* WHAT TO DO
Only the lines from the one with "849 79 39.88" to the end of the material should be reproduced, exactly and in full, both ends included.

* SUPPLIED MATERIAL
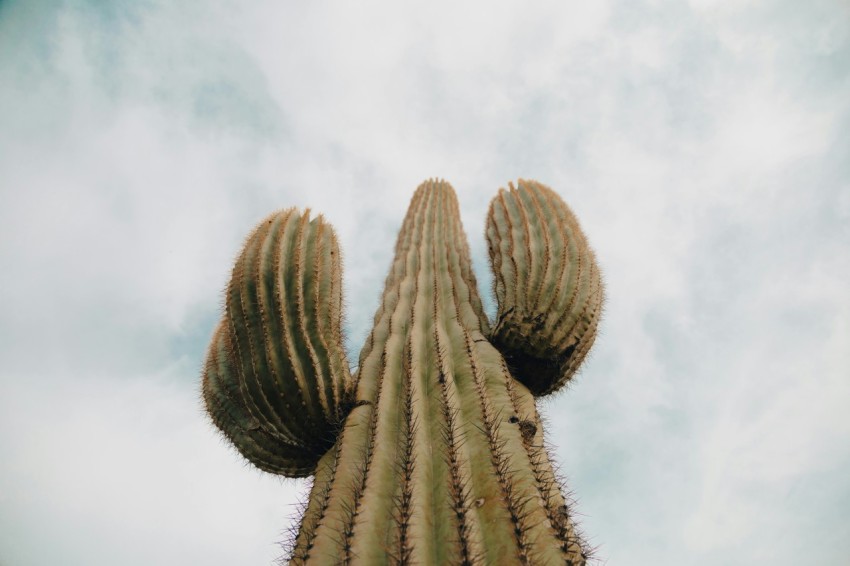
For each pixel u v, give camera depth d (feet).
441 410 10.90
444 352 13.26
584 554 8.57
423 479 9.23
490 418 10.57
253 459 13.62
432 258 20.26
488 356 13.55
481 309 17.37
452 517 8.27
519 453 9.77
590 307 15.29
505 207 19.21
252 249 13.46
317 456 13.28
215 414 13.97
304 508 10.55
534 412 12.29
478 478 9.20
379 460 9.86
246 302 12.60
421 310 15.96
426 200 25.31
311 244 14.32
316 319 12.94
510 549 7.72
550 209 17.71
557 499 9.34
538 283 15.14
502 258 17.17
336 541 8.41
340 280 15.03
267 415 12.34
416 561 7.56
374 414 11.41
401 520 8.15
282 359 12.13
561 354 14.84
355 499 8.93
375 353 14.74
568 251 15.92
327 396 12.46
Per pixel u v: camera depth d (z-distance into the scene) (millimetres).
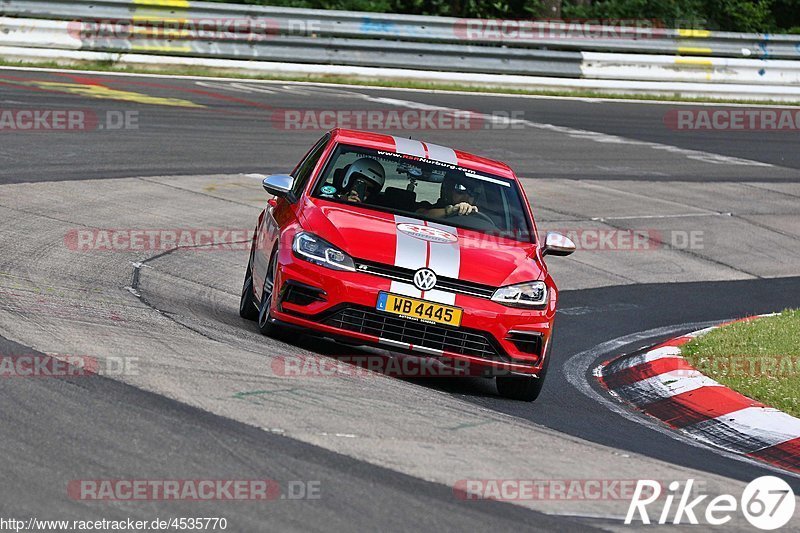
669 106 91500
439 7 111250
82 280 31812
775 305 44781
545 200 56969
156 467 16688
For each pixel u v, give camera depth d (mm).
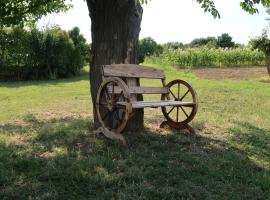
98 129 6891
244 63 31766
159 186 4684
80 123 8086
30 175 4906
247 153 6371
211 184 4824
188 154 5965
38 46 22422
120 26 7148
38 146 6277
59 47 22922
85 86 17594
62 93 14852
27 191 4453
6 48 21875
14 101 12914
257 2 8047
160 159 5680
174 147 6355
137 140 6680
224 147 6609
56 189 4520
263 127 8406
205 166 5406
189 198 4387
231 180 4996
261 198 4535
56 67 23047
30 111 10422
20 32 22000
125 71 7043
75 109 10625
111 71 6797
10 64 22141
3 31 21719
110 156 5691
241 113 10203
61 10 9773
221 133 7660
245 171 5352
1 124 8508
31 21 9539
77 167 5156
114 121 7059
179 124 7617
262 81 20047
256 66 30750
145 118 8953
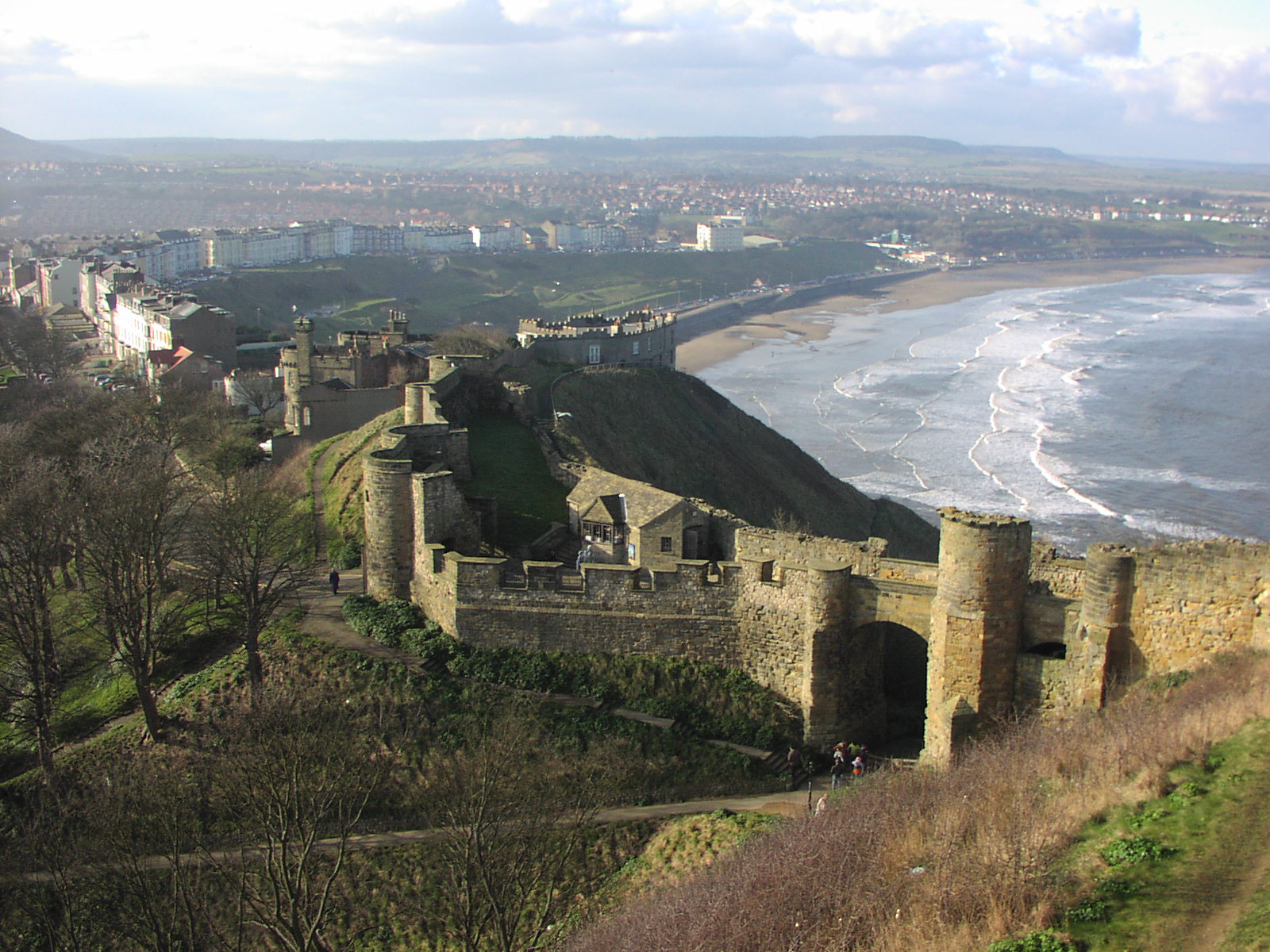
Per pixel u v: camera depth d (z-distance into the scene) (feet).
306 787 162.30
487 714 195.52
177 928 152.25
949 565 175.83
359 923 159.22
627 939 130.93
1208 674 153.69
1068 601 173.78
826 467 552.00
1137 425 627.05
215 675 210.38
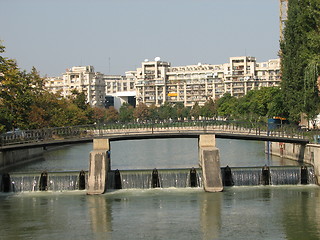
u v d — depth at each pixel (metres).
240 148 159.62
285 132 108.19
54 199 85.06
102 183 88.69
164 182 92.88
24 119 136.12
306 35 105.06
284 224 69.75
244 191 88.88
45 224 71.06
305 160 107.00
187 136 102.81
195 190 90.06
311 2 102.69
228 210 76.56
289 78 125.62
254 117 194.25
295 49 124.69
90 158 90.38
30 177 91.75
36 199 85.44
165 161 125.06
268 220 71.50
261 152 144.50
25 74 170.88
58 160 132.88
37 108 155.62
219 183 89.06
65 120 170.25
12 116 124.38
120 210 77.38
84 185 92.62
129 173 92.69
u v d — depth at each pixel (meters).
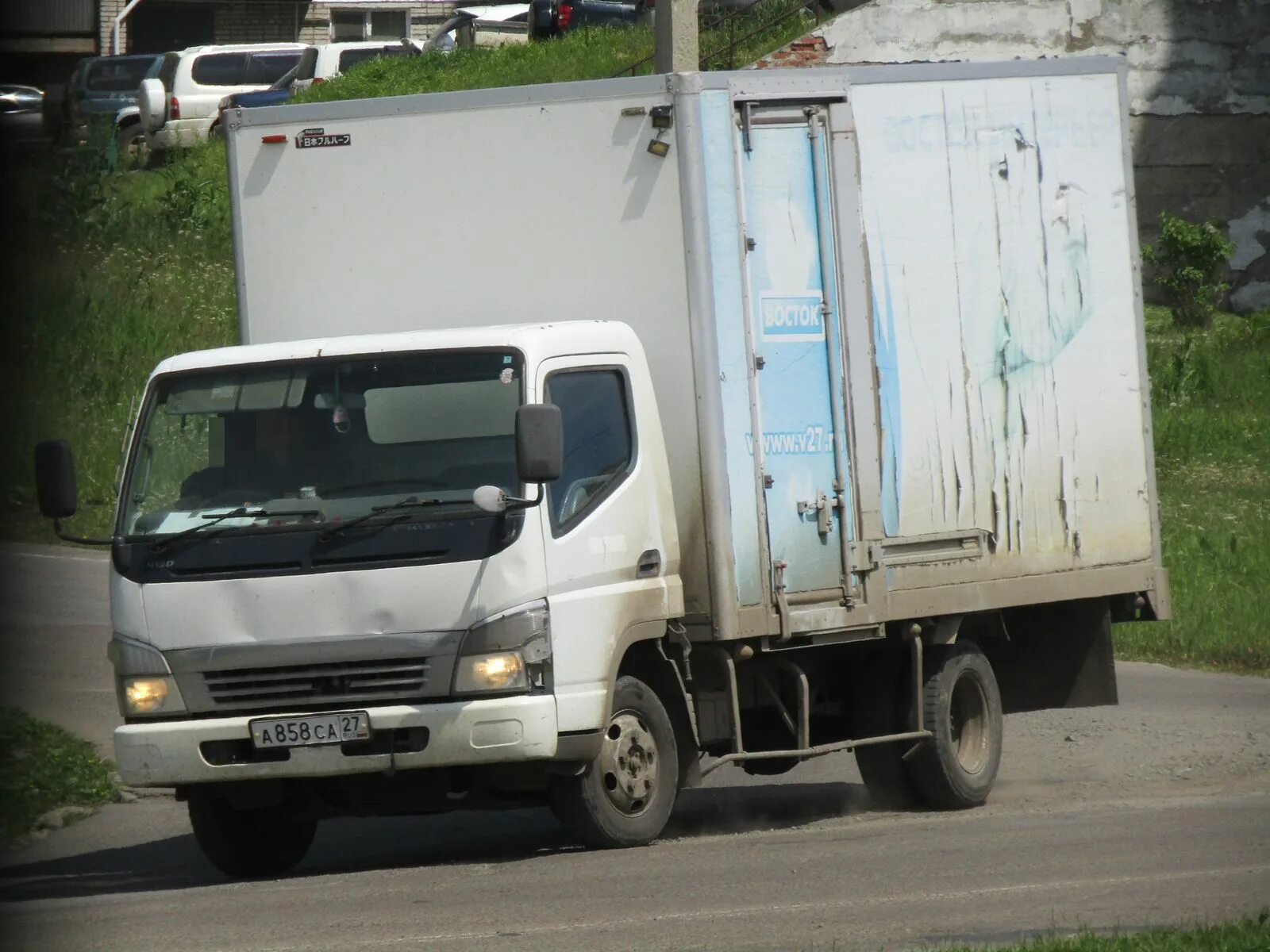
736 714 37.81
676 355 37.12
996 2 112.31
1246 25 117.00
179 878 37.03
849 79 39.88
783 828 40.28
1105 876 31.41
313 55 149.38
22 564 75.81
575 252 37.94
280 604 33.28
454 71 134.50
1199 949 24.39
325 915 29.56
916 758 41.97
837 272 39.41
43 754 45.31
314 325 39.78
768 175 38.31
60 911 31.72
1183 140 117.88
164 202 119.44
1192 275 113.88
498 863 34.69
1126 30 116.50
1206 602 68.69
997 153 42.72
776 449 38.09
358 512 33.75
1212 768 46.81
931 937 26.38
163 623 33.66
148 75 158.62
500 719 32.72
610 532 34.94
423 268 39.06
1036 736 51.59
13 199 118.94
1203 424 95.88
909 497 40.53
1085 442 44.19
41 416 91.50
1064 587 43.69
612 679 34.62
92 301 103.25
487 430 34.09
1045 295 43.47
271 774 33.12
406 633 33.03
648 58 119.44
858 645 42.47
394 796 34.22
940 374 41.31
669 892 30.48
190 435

* FINAL ANSWER
849 79 39.88
783 828 40.28
1105 876 31.41
313 55 149.38
22 564 75.81
575 252 37.94
280 604 33.28
454 71 134.50
1199 949 24.39
325 915 29.56
916 758 41.97
837 272 39.41
43 754 45.31
314 325 39.78
768 175 38.31
60 911 31.72
1183 140 117.88
164 202 119.44
1192 275 113.88
498 863 34.69
1126 30 116.50
1206 602 68.69
997 153 42.72
776 449 38.09
358 512 33.75
1212 768 46.81
931 937 26.38
163 623 33.66
148 75 158.62
500 719 32.72
610 532 34.94
423 268 39.06
1036 736 51.59
13 199 118.94
1203 424 95.88
909 497 40.53
1085 442 44.19
41 416 91.50
1064 587 43.69
612 679 34.62
92 301 103.25
487 430 34.09
1045 295 43.47
271 774 33.12
406 633 33.03
648 58 119.44
858 645 42.47
394 796 34.22
940 374 41.31
669 892 30.48
190 435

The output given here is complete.